Echiuran worms, numbering around 135 (Brusca and Brusca 2003) to 165 (Biseswar 2009) known species, are an exclusively marine/brackish water group of round, unsegmented worms with a short, stout trunk and and a proboscis that can be shortened and lengthened (but not retracted). The proboscis has a broad groove beneath, with the mouth at its base. Many echiurans are quite large. The trunk can range from a few centimeters in length to as long as 40 cm, but the proboscis can reach as much as 1 to 2 meters!
Most echiurans burrow in sand or mud or live in surface detritus or rubble. Some species inhabit rock galleries excavated by other invertebrates. Echiurans occur from the intertidal down to 10,000 meters in depth. They have a large coelom (body cavity) that provides a hydrostatic skeleton against which the body wall muscles operate, allowing them to move and burrow. Most echiurans are detritus feeders, burying their trunk and extending the proboscis over the substrate, with organic particles being trapped by mucus on the proboscis. The mucus and food particles are moved by ciliary action along the ventral proboscis gutter to the mouth.
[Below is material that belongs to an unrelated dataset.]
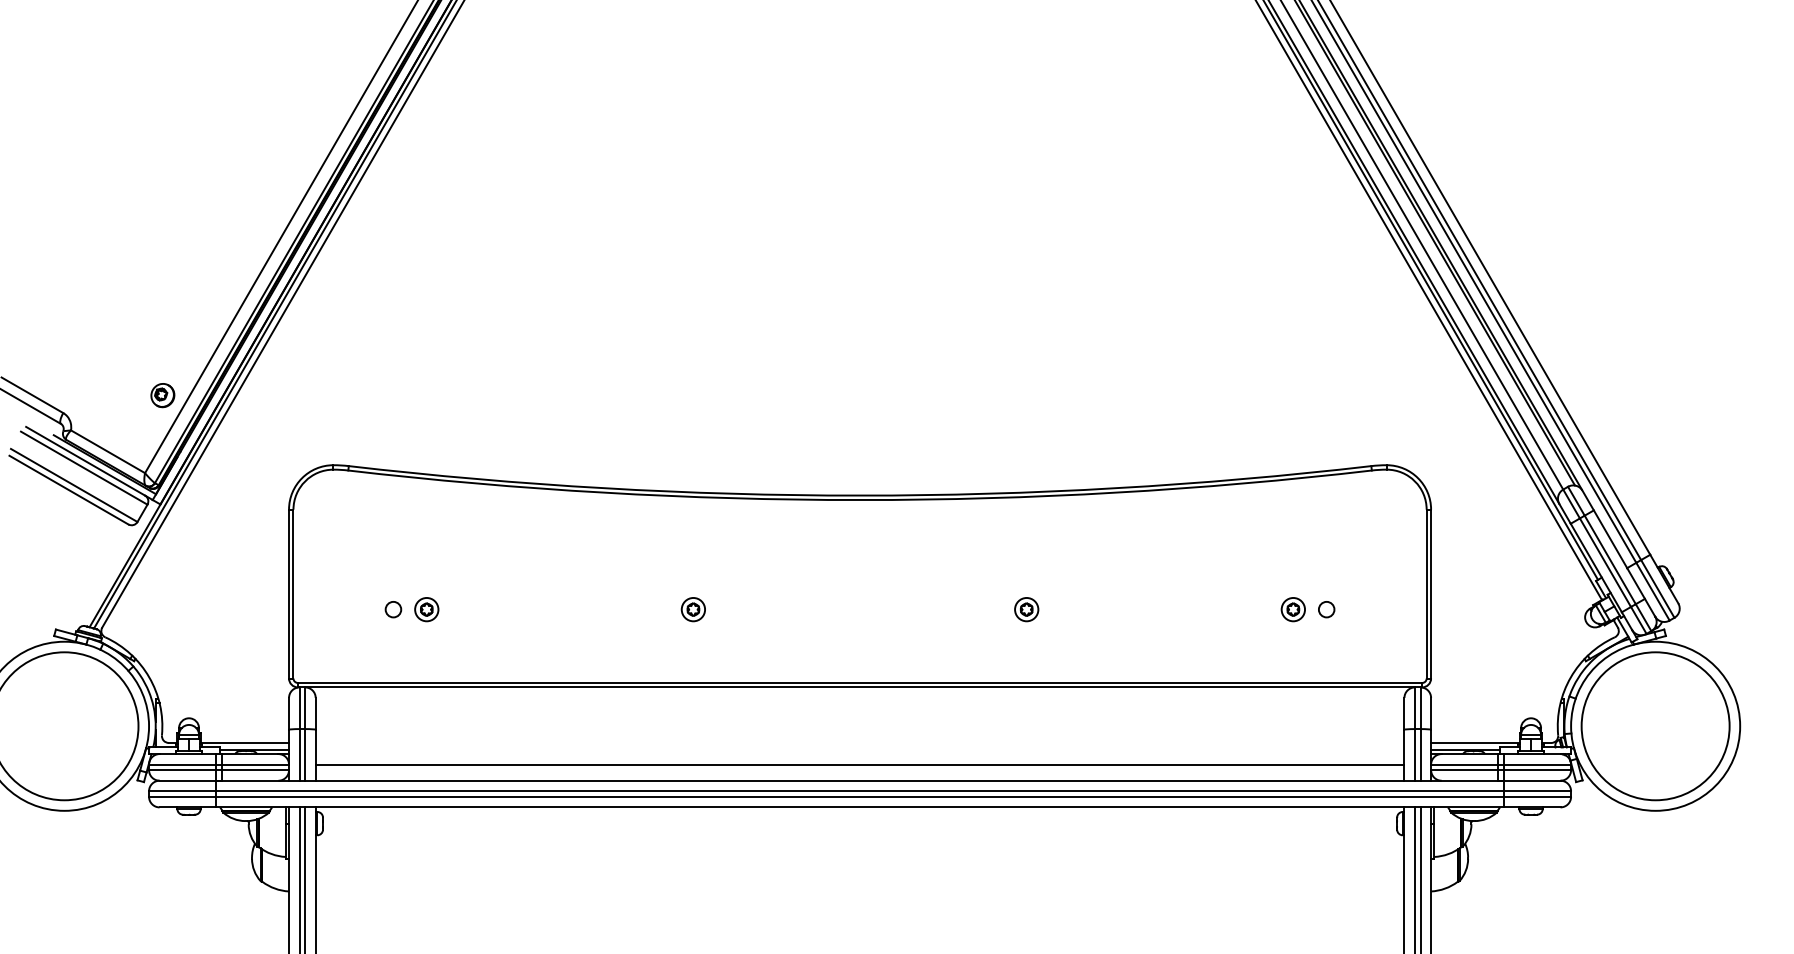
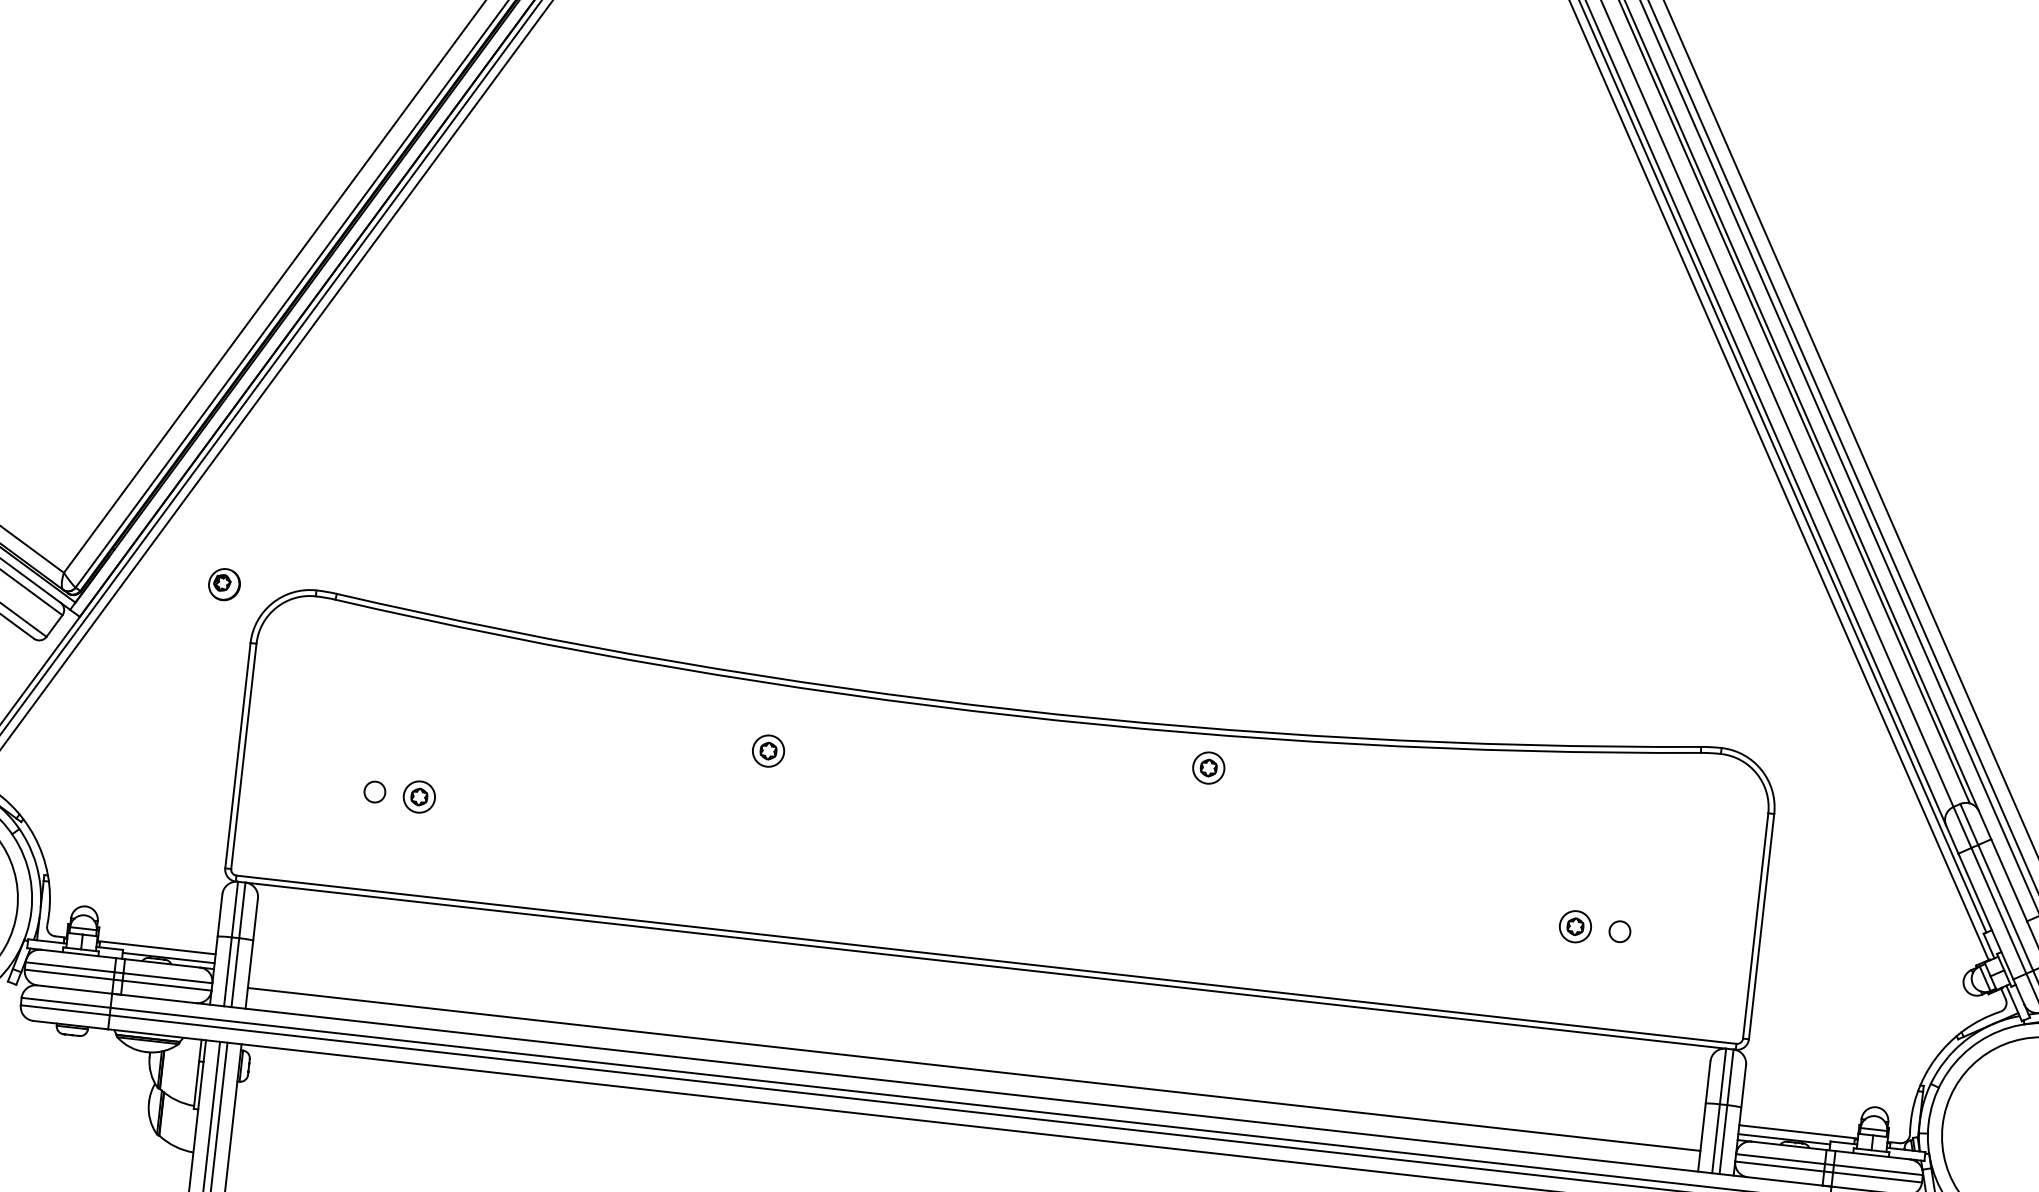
part: (162, 395) -> (223, 584), moved
part: (692, 609) -> (767, 750), moved
part: (1026, 609) -> (1208, 767), moved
Urechis species, which have a very short proboscis, excavate and reside in U-shaped burrows. They produce a funnel shaped mucus net which is attached to the burrow wall by the proboscis. Water is drawn through the burrow and food particles are captured in the mucus net, which is periodically ingested.
Most echiurans have a simple closed circulatory system (although some echiurans, such as Urechis, lack a circulatory system altogether). The main site of gas exchange is probably the hindgut, through which water is pumped constantly in and out, via the anus, by muscular action. Echiuran sexes are separate and, at least in most cases, fertilization is external. Larvae may drift in the plankton for up to 3 months. Species in the family Bonellidae exhibit extreme sexual dimorphism: females may reach a total length of 2 meters, but males are just a few millimeters long, are reduced in complexity, and live attached to the female. Sex determination seems to depend at least in large part on whether or not a larva settles close to the proboscis of a female; if it does, it rapidly matures into a tiny male.
(Jaccarini et al. 1983; Brusca and Brusca 2003 and references therein)
Although generally similar in appearance to sipunculans, the proboscis of sipunculans can be retracted and the sipunculan anus is positioned anterodorsally (posterior in echiurans) (Brusca and Brusca 2003). The exact phylogenetic placement of the echiurans remains elusive. However, they are clearly closely related to the annelids and recent analyses indicate that they are in fact nested within the phylum Annelida (McHugh 1997; Struck et al. 2007); according to McHugh (1997), members of the former phylum Echiura should now all be referred the family Echiuridae, in which they were originally placed more than a century ago.